You lift the front skin to repair a front wood panel. They overlap the walls and go below floor level. You must get to the wall edges and below the floor to keep the structural integrity of the trailer. Gutting of the inside is never recommended here.
1. There is no QUICK FIX for a vintage trailer. Sealants will not help you and roof goop will ruin the roof metal, not to mention it won't seal against leaks. All windows, the roof vent and doors should be removed. After cleaning, they can be re-installed with new putty if the framing is in good condition.
2. If you see water stains and damage, there is ROT behind them. You can not repair a stick built trailer from the inside.
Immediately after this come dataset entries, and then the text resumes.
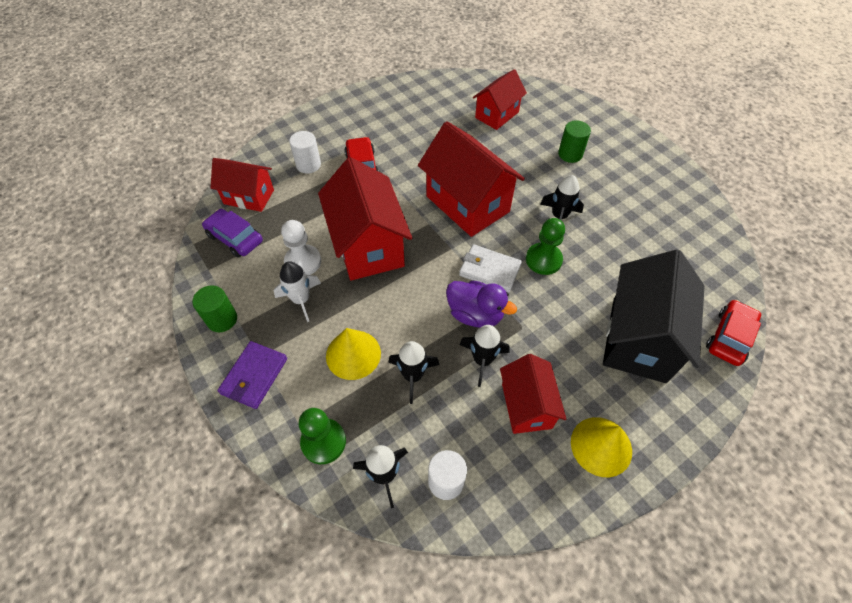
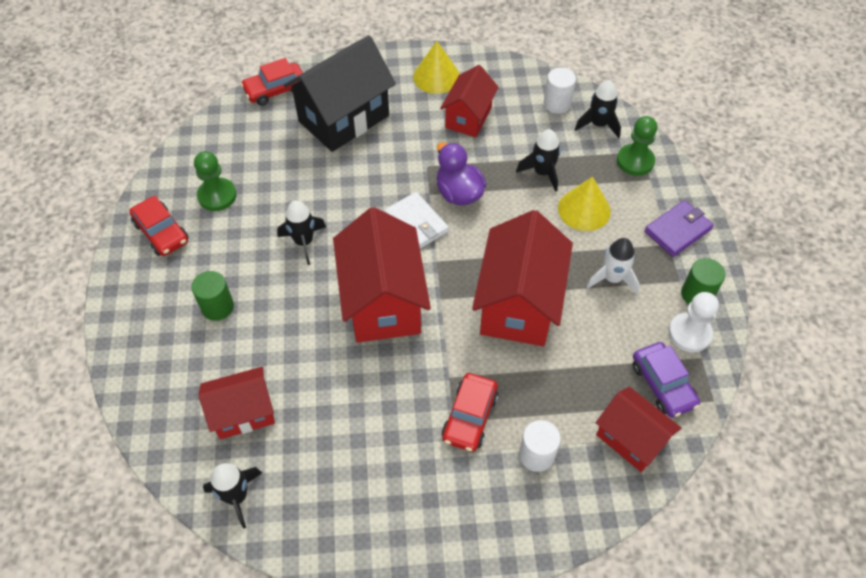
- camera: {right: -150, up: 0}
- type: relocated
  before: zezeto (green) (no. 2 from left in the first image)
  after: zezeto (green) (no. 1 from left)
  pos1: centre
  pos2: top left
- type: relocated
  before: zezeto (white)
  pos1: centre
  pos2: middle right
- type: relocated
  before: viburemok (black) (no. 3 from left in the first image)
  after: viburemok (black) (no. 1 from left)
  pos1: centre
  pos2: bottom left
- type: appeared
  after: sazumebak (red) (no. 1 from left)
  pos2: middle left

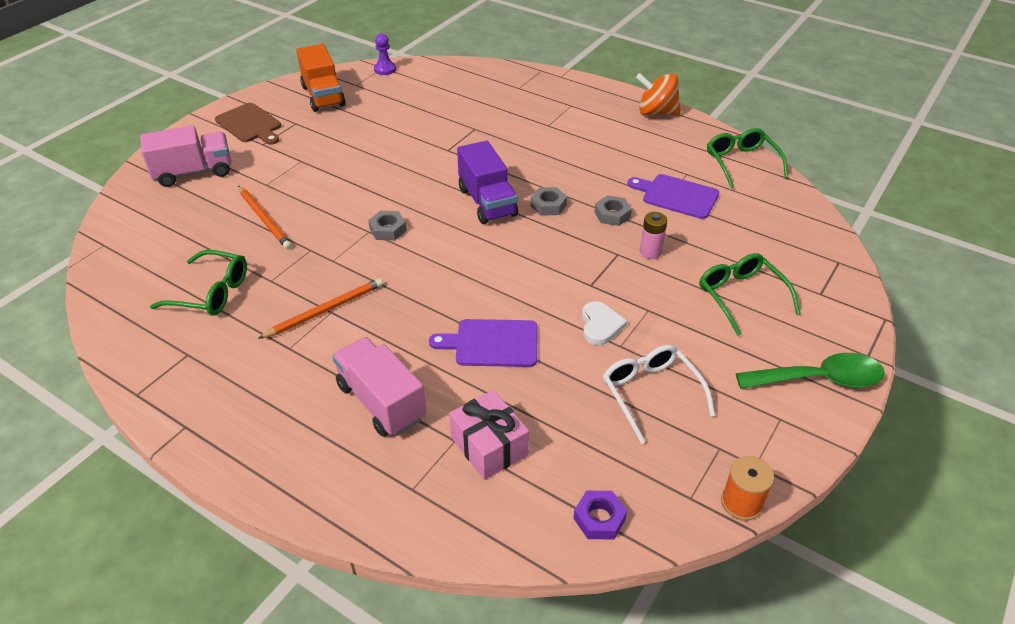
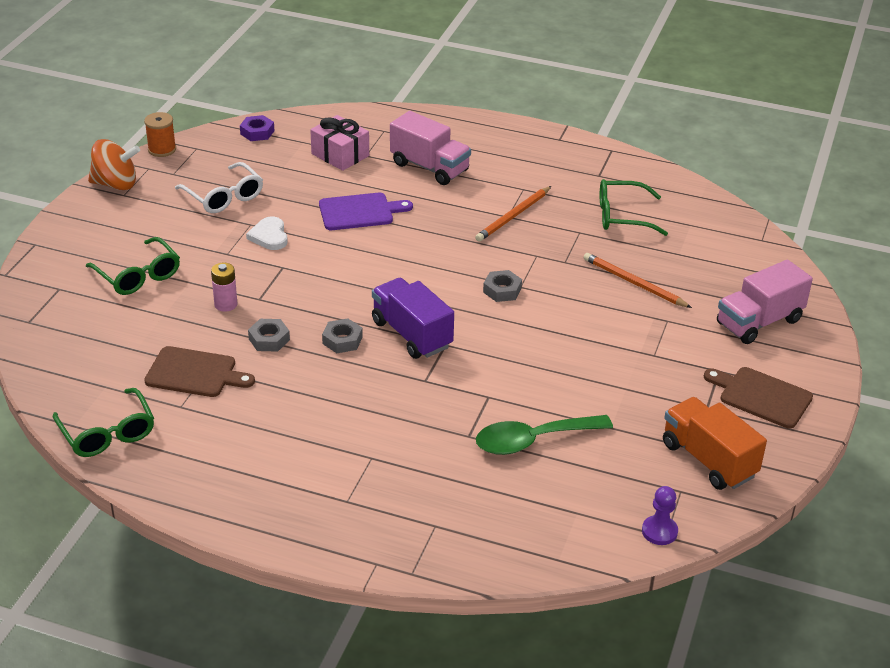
- camera: {right: 165, up: -5}
- type: relocated
  before:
There is no way to address the skirt and sill boards as they are below floor level. 99.99% of vintage trailers need the skins lifted to inspect and do proper repairs. Most of the rot is below the front and rear windows, lower sill and skirt boards, wood edging and sometimes rafters. (usually due to failed roof metal)
3. A sturdy floor does not mean the rest of the trailer is sound. Good interior panels do not mean the trailer is sound. (especially if there are "minor" water stains at the corners)
4. PLEASE protect yourself and others. Your trailer should be carefully inspected and repairs done before towing. If the body should come loose on the road, whoever following would be in danger. Likewise, a rotten trailer can be out of balance and jerk the tow vehicle off the road. PLEASE protect yourself and others.